* INPUT DATA
────

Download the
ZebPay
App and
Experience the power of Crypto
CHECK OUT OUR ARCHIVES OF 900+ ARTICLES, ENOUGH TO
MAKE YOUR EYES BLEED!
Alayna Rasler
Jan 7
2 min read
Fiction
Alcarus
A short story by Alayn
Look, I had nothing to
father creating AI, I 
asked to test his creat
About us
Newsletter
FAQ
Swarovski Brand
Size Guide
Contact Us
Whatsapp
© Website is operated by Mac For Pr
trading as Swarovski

────

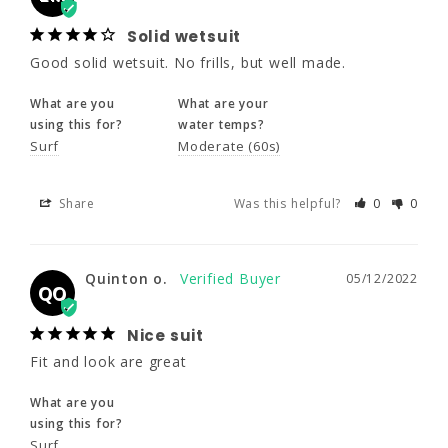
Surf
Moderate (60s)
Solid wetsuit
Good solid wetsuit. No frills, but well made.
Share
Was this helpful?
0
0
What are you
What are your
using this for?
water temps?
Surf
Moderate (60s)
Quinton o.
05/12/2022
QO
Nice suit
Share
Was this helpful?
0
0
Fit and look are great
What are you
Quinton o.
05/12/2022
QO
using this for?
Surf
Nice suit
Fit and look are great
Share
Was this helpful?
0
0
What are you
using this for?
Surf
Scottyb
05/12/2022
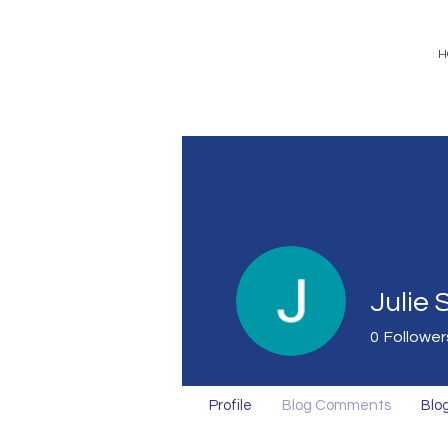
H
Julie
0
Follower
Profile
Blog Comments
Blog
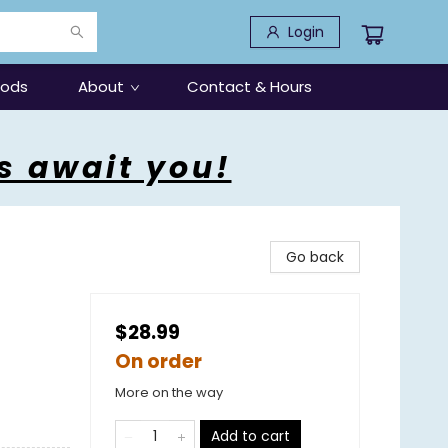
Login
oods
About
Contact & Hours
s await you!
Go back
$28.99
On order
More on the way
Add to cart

────

* TASK DETAILS
If a line in the data above holds the string "wetsuit", copy it.

* ANSWER SPACE
Solid wetsuit
Good solid wetsuit. No frills, but well made.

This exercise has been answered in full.